如果放在现在,我肯定会尴尬地找个地缝钻进去,远离他。
但是小时候不懂,还在第二天去坐校车的路上大胆缠着他问为什么关窗。
岑靳南就会一边放慢脚步配合我的小短腿一边淡淡地回答:「因为你太吵了。」
我已经不记得当时听到这句话的心情了,但是我记得从那以后,我跟他讲话就很小声。
等再长大了点,变成胆小色狼的我,直接不跟他说话了。
只偷偷把书桌也移到了窗户前,好在写作业时悄咪咪地抬眼看向对面的人。
岑靳南是个北方人,身形高大,加上平时锻炼,宽肩窄腰的,很给人安全感。
即使他只是坐在那里写个作业,我都被帅得不行。
四季的风吹过那条小巷无数遍,我也偷偷看过他无数眼。
直到他开始创业,很少回来。
我也上了大学。
我们俩之间,更加疏远。
从小就高冷少言的岑靳南不会主动找我。
社恐害怕的骆鸢也不会再费心缠着他。
直到,我大学毕业后找工作无意间进了他所在的公司。
第一次在公司里见面的时候,岑靳南放在我身上的视线明显顿了顿,脚步一转朝我的方向走来。

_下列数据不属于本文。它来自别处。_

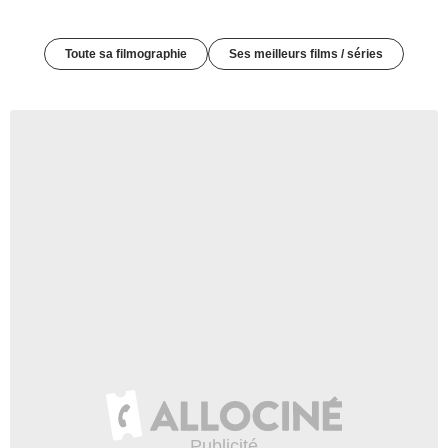
Toute sa filmographie
Ses meilleurs films / séries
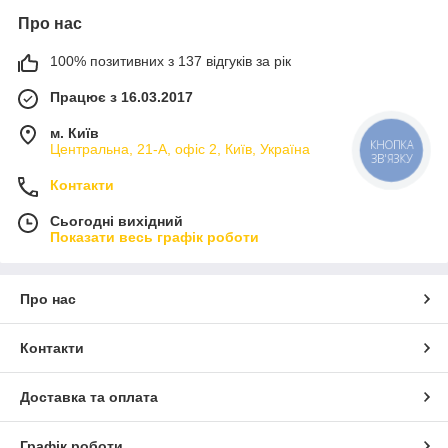
ви гарантуєте необхідний рівень сервісу при обслуговуванні
Про нас
клієнтів.
Варто пам'ятати, що будь-яка пивна установка являє собою
100% позитивних з 137 відгуків за рік
досить складну конструкцію, в якій кожен елемент відіграє
важливу роль. Дрібниці в цій справі неприпустимі, як і
Працює з 16.03.2017
поверхневий підхід до вибору монтажних компонентів.
м. Київ
Про якість матеріалів для монтажу систем
КНОПКА
Центральна, 21-А, офіс 2, Київ, Україна
подачі пива
ЗВ'ЯЗКУ
Монтажні матеріали для пивних систем, які представлені в
Контакти
даному розділі нашого інтернет-магазину, задовольнять
Сьогодні вихідний
потреби будь-якого власника торгової точки з лініями розливу
Показати весь графік роботи
пінних напоїв будь-якого сорту.
Використання рекомендованих матеріалів для монтажу
гарантує швидкість, безпеку та зручність у розливі пива. Крім
Про нас
того, ми гарантуємо:
Зменшення до мінімуму кількості можливих аварій,
Контакти
які можуть стати причиною виходу з ладу окремих
елементів та, як наслідок, зупинення роботи пивної
лінії.
Доставка та оплата
Підтримка потрібних параметрів напоїв
(температура, смак, відсутність надлишку піни).
Графік роботи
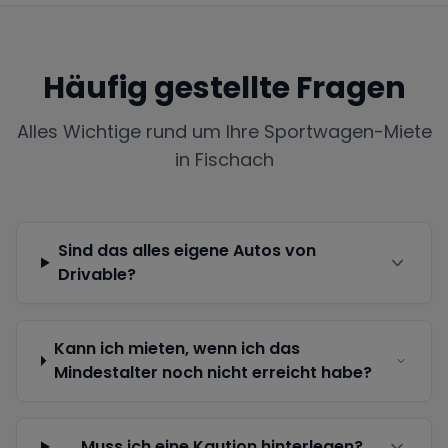
Häufig gestellte Fragen
Alles Wichtige rund um Ihre Sportwagen-Miete
in
Fischach
Sind das alles eigene Autos von
Drivable?
Kann ich mieten, wenn ich das
Mindestalter noch nicht erreicht habe?
Muss ich eine Kaution hinterlegen?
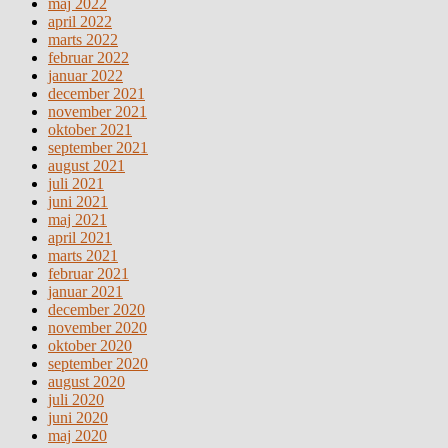
maj 2022
april 2022
marts 2022
februar 2022
januar 2022
december 2021
november 2021
oktober 2021
september 2021
august 2021
juli 2021
juni 2021
maj 2021
april 2021
marts 2021
februar 2021
januar 2021
december 2020
november 2020
oktober 2020
september 2020
august 2020
juli 2020
juni 2020
maj 2020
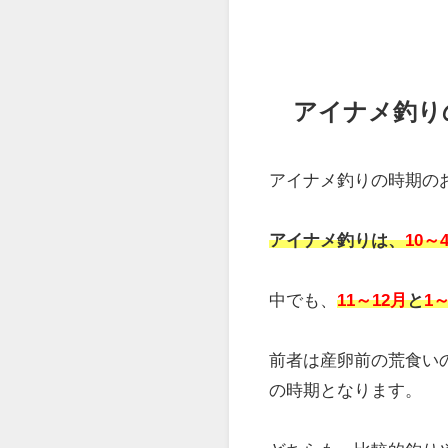
底
に生息しています。
11～12月の産卵期
には
産卵後、
メス
は
深場
に
オス
は、卵を守るため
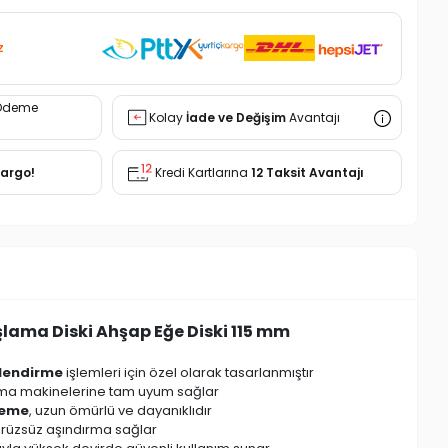
z
Ödeme
Kolay
İade ve Değişim
Avantajı
Kargo!
Kredi Kartlarına
12 Taksit Avantajı
ama Diski Ahşap Eğe Diski 115 mm
llendirme
işlemleri için özel olarak tasarlanmıştır
ma makinelerine tam uyum sağlar
zeme
, uzun ömürlü ve dayanıklıdır
ürüzsüz aşındırma sağlar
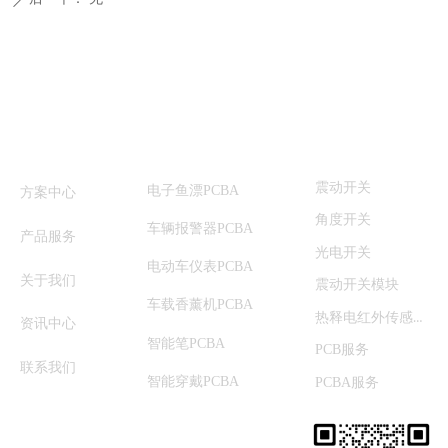
快速导航
方案中心
产品中心
震动开关
电子鱼漂PCBA
方案中心
角度开关
车辆报警器PCBA
产品服务
光电开关
电动车仪表PCBA
关于我们
震动开关模块
车载香薰机PCBA
热释电红外传感器
资讯中心
智能笔PCBA
PCB服务
联系我们
智能穿戴PCBA
PCBA服务
联系我们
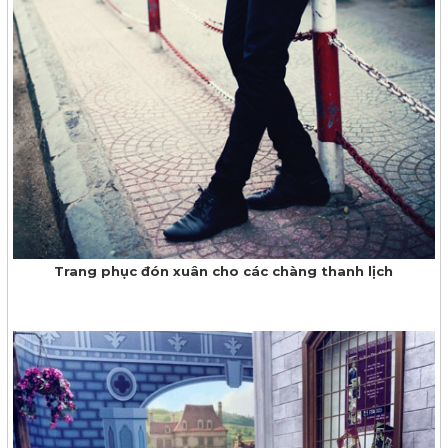
Trang phục đón xuân cho các chàng thanh lịch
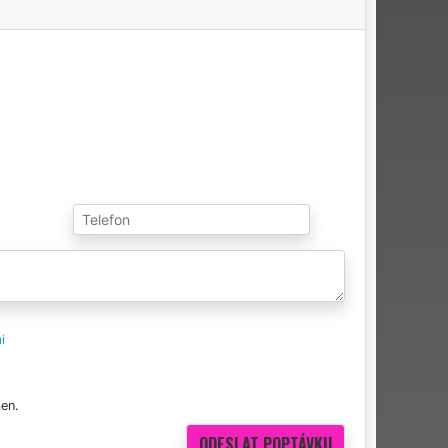
i
en.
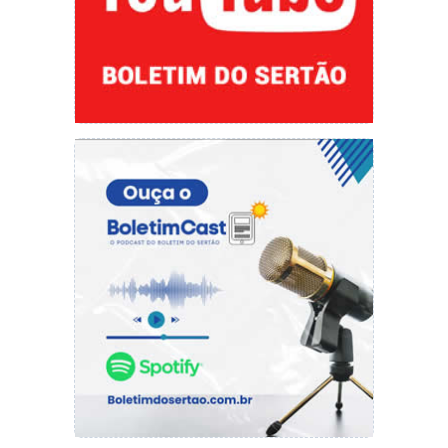
Acompanharam a articuladora municipal duas
mobilizadoras: Telma Maia, mobilizadora do
resultado sistêmico étnico-racial, e Marsâmi
Said, mobilizadora de adolescentes.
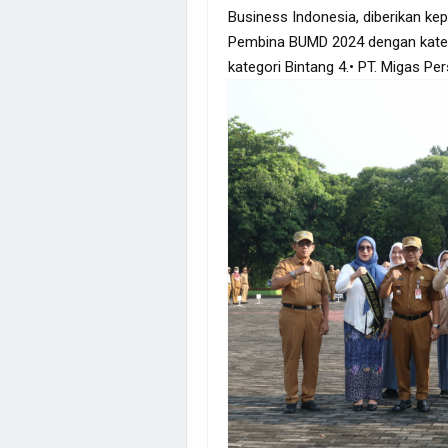
Business Indonesia, diberikan ke
Pembina BUMD 2024 dengan kateg
kategori Bintang 4.• PT. Migas P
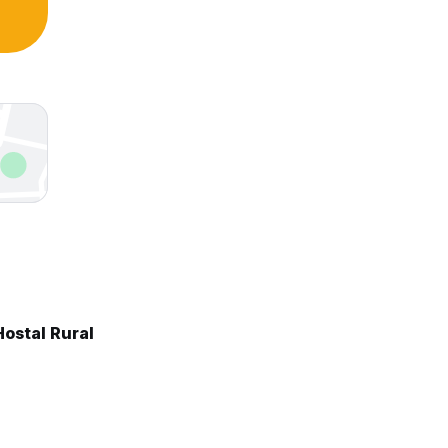
ostal Rural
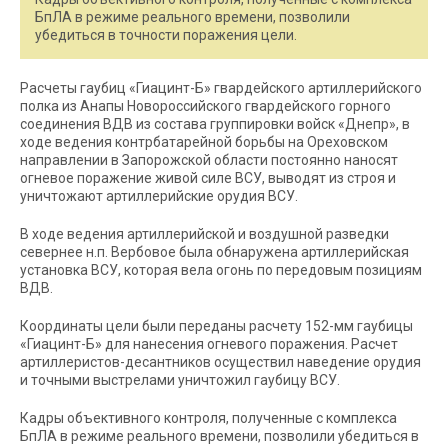
БпЛА в режиме реального времени, позволили
убедиться в точности поражения цели.
Расчеты гаубиц «Гиацинт-Б» гвардейского артиллерийского
полка из Анапы Новороссийского гвардейского горного
соединения ВДВ из состава группировки войск «Днепр», в
ходе ведения контрбатарейной борьбы на Ореховском
направлении в Запорожской области постоянно наносят
огневое поражение живой силе ВСУ, выводят из строя и
уничтожают артиллерийские орудия ВСУ.
В ходе ведения артиллерийской и воздушной разведки
севернее н.п. Вербовое была обнаружена артиллерийская
установка ВСУ, которая вела огонь по передовым позициям
ВДВ.
Координаты цели были переданы расчету 152-мм гаубицы
«Гиацинт-Б» для нанесения огневого поражения. Расчет
артиллеристов-десантников осуществил наведение орудия
и точными выстрелами уничтожил гаубицу ВСУ.
Кадры объективного контроля, полученные с комплекса
БпЛА в режиме реального времени, позволили убедиться в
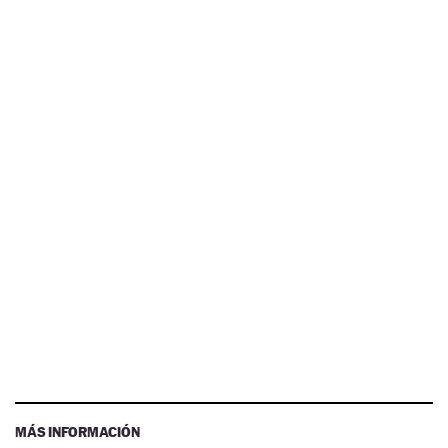
MÁS INFORMACIÓN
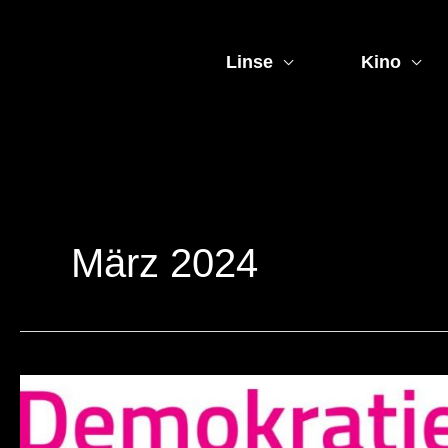
Zum
Inhalt
springen
Linse
Kino
März 2024
„Demokratie
stärken
gegen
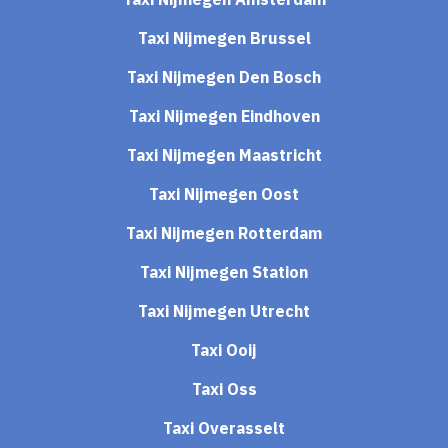
Taxi Nijmegen Brussel
Taxi Nijmegen Den Bosch
Taxi Nijmegen Eindhoven
Taxi Nijmegen Maastricht
Taxi Nijmegen Oost
Taxi Nijmegen Rotterdam
Taxi Nijmegen Station
Taxi Nijmegen Utrecht
Taxi Ooij
Taxi Oss
Taxi Overasselt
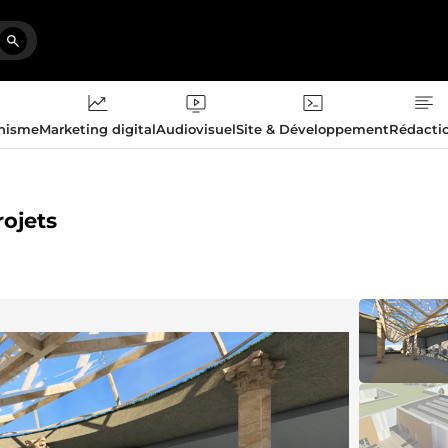
phisme
Marketing digital
Audiovisuel
Site & Développement
Rédacti
rojets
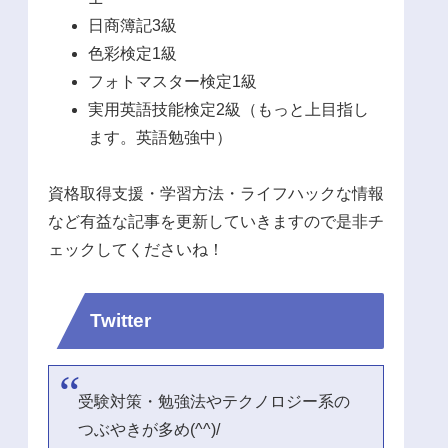
日商簿記3級
色彩検定1級
フォトマスター検定1級
実用英語技能検定2級（もっと上目指し
ます。英語勉強中）
資格取得支援・学習方法・ライフハックな情報
など有益な記事を更新していきますので是非チ
ェックしてくださいね！
Twitter
受験対策・勉強法やテクノロジー系の
つぶやきが多め(^^)/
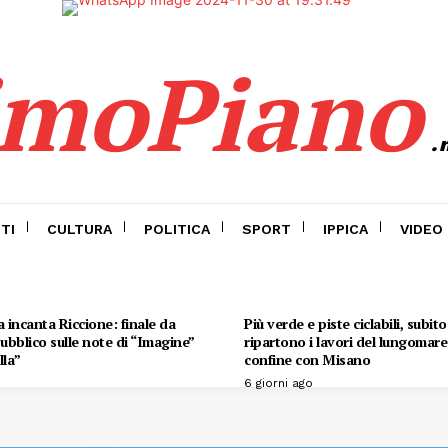
imoPiano
.
TI
CULTURA
POLITICA
SPORT
IPPICA
VIDEO
 incanta Riccione: finale da
Più verde e piste ciclabili, subit
 pubblico sulle note di “Imagine”
ripartono i lavori del lungomare 
lla”
confine con Misano
6 giorni ago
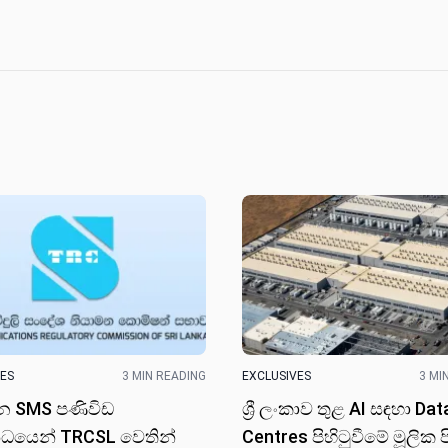
VES
3 MIN READING
EXCLUSIVES
3 MI
්ධන SMS පණිවිඩ
ශ්‍රී ලංකාව තුළ AI සඳහා Dat
්ධයෙන් TRCSL වෙතින්
Centres පිහිටුවීමේ මූලික 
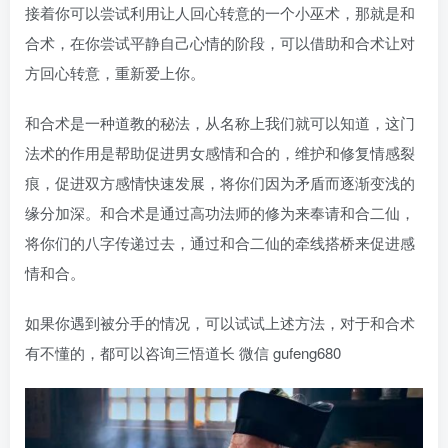
接着你可以尝试利用让人回心转意的一个小巫术，那就是和
合术，在你尝试平静自己心情的阶段，可以借助和合术让对
方回心转意，重新爱上你。
和合术是一种道教的秘法，从名称上我们就可以知道，这门
法术的作用是帮助促进男女感情和合的，维护和修复情感裂
痕，促进双方感情快速发展，将你们因为矛盾而逐渐变浅的
缘分加深。和合术是通过高功法师的修为来奉请和合二仙，
将你们的八字传递过去，通过和合二仙的牵线搭桥来促进感
情和合。
如果你遇到被分手的情况，可以试试上述方法，对于和合术
有不懂的，都可以咨询三悟道长 微信 gufeng680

吓得我赶紧低头给手机里那个常年置顶却不聊天的男人发了消息。
「!!!大哥你就当不认识我!」
长大了,我也不敢喊他岑哥哥了,甚至后面还把他的备注改成了冰冷的两个字:「老板」。
岑靳南当时低头看了眼手机,然后又眸色晦暗地看向我,最终还是转身回了办公室。
从那之后,我们仿佛没有从小一起长大。
除了工作,几乎不进行其他交流。
所以,公司里没人知道我们认识了二十四年。
3.
参加婚礼的我心里乱成了一团麻,时不时地点进和岑靳南的聊天框,看着他最后发来的那条语音发呆。
却不知道回些什么。
我甚至在怀疑他是不是把我认错了。
或者……他脑子有点问题?
怀着这些疑问,第二天假期结束去上班的我在茶水间遇到了他。
看到端着咖啡杯进来的高大男人,我下意识地抓紧了手里的杯子,朝他尴尬地笑了笑,习惯性地轻声说:「老板也来倒咖啡吗?好巧。」
岑靳南藏在金丝框眼镜后的眸子定定地看着我,没有回答我的话,而是在我的目光下关上了茶水间的门。
我的心跳也随着门锁落下的声音咯噔了一下。
男人把手里的咖啡杯放下,淡定地低头调整了下胳膊上的黑色袖箍,流畅 xing 感的肌肉线条可以透过白色衬衣清晰可见。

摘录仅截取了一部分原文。